Strukturelle Gewalt an Frauen nimmt zu, Kampagne vom Land soll sensibilisieren
In Österreich ist jede dritte Frau von Gewalt betroffen. Die neue Kampagne des Landes „Gleiche Chancen für SIE“ soll auf strukturelle Gewalt im Alltag aufmerksam machen.
Innsbruck – Die Zahlen sind erschreckend: Jede dritte Frau in Österreich über 15 Jahren hat bereits körperliche oder sexuelle Gewalt erlitten. 90 Prozent der Gefährder sind männlich. Bei einer Umfrage in Deutschland fanden es sogar ein Drittel der befragten Männer akzeptabel, wenn bei einem Streit mit der Partnerin „mal die Hand ausrutscht“.
Aber nicht immer ist Gewalt an Frauen so sichtbar. Die neue Kampagne vom Land Tirol „Gleiche Chancen für SIE“ wurde gestern von Frauenlandesrätin Eva Pawlata (SPÖ) präsentiert. Die Kampagne soll gegen strukturelle Gewalt aufmerksam machen und ist Teil der weltweiten Aktion „16 Tage gegen Gewalt an Frauen“. Seit 1999 werden damit die verschiedenen Ausprägungen von Gewalt an Frauen thematisiert.
Die ungleiche Verteilung von Einkommen und schlechtere Bildungschancen für Frauen würden häusliche Gewalt begünstigen. In Tirol verdienen Frauen immer noch um etwa 20 Prozent weniger als Männer. „Viele Frauen bleiben in Gewalt-Beziehungen, weil sie finanziell von ihren Partnern abhängig sind“, sagt Andrea Laske, Geschäftsführerin des Gewaltschutzzentrums Tirol. Es sei nicht leicht, sich zu lösen, wenn die Alternative Armut bedeutet. „In Tirol arbeitet jede zweite Frau in Teilzeit – bei den Männern nur jeder zehnte“, fügt Tirols AMS-Chefin Platzer-Werlberger hinzu. Diese Form der strukturelle Gewalt würde von vielen Menschen nicht bewusst wahrgenommen werden. Die Kampagne soll sensibilisieren.
„Frauen stehen dabei zwar im Fokus, doch alle Menschen, die aufgrund von Alter, sexueller Orientierung oder Herkunft benachteiligt und diskriminiert werden, sind Teil davon“, stellt Pawlata klar. Frauen mit Migrationshintergrund hätten eine zusätzliche Hürde. Die Erwerbstätigen-Quote sei um zehn Prozent geringer als bei Frauen ohne Migrationshintergrund.
Mit Plakaten, Radiospots und in den sozialen Medien wird in den nächsten 16 Tagen auf das Thema aufmerksam gemacht. Ziel ist es, Opfer zu erreichen und diese zu ermutigen, sich an die Beratungsstellen zu wenden.
16 Tage gegen Gewalt
Gewalt an Frauen ist in Österreich stark gestiegen. Im Jahr 2022 wurden bundesweit 14.589 Betretungs- und Annäherungsverbote verhängt (in Tirol 1060). Im Jahr 2019 waren es 8748.

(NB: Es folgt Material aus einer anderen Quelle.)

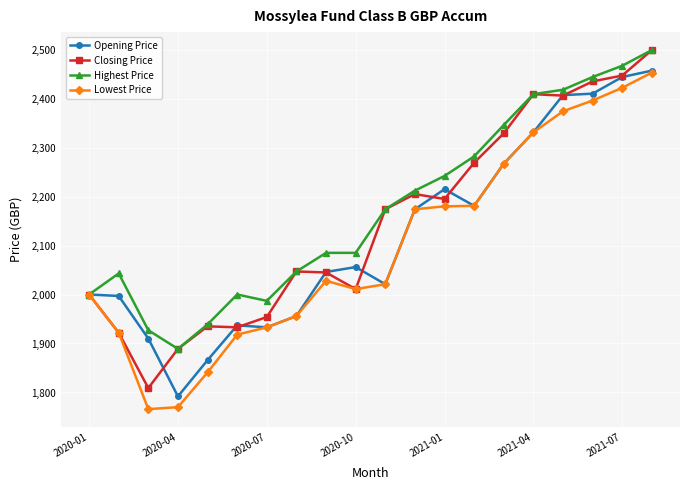

List the series in order of their overall mean, lowest first.

Lowest Price, Opening Price, Closing Price, Highest Price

Im Jahr 2022 führte das Gewaltschutzzentrum Tirol 6300 Beratungsgespräche mit 1650 Personen. 80 Prozent davon waren Frauen.

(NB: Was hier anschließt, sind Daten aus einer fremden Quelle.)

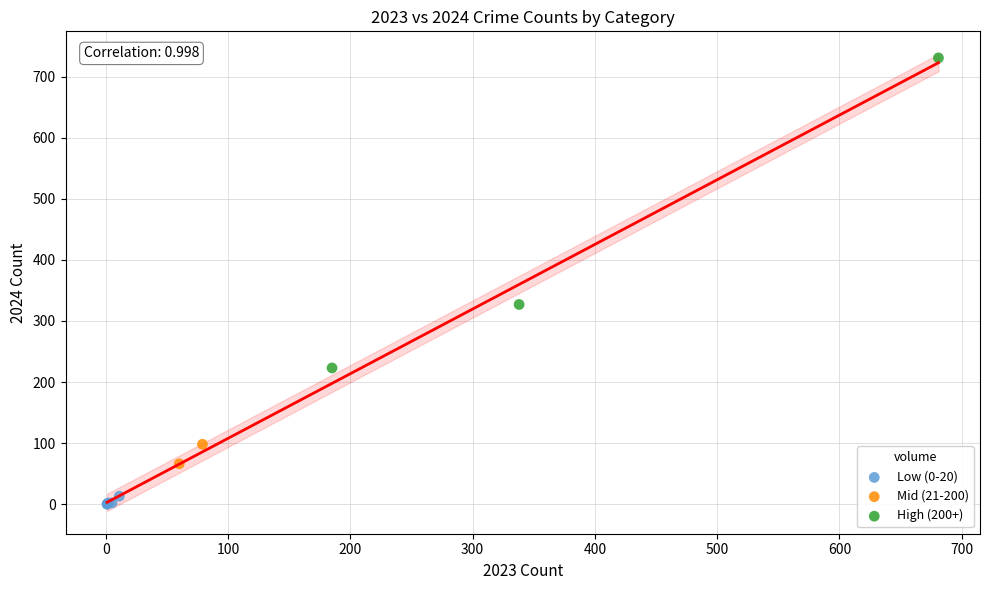

Which series contains the highest Y value?

High (200+)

Die „16 Tage gegen Gewalt an Frauen und Mädchen“ Kampagne läuft seit 1999 jedes Jahr von 25. November bis 10. Dezember in 187 Ländern. Thematisiert werden die verschiedenen Ausprägungen von Gewalt an Frauen.
25 Femizide und 41 Mordversuche bzw. Fälle schwerer Gewalt an Frauen in Österreich gab es bis 15.11. im Jahr 2023.

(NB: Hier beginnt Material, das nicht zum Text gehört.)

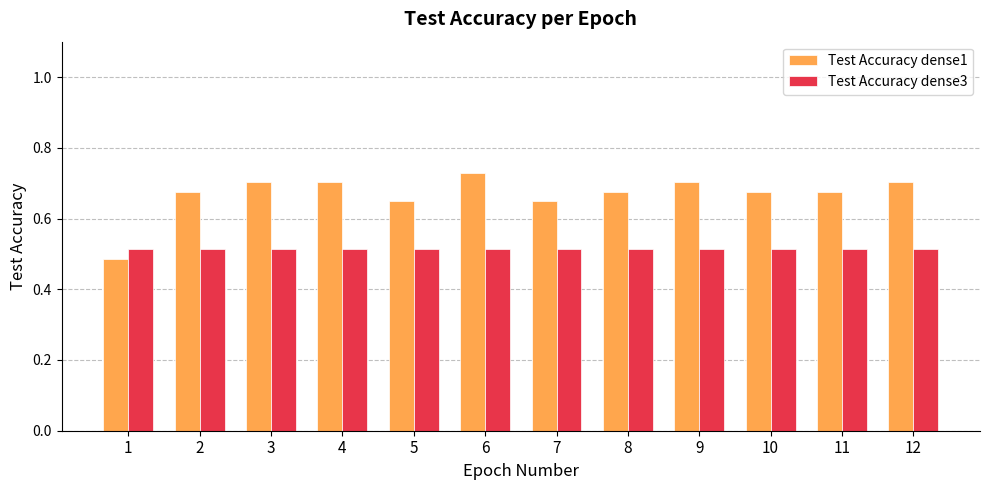

Is the value of Test Accuracy dense1 at 1 greater than the value of Test Accuracy dense3 at 10?

No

80 Prozent der Opfer häuslicher Gewalt sind weiblich. 90 Prozent der Gefährder sind männlich.
Jede vierte Arbeitnehmerin in Österreich war im Jahr 2021 Opfer sexueller Belästigung am Arbeitsplatz.
Rund 250 Euro weniger Arbeitslosengeld bekommen Frauen in Tirol im Vergleich zu Männern.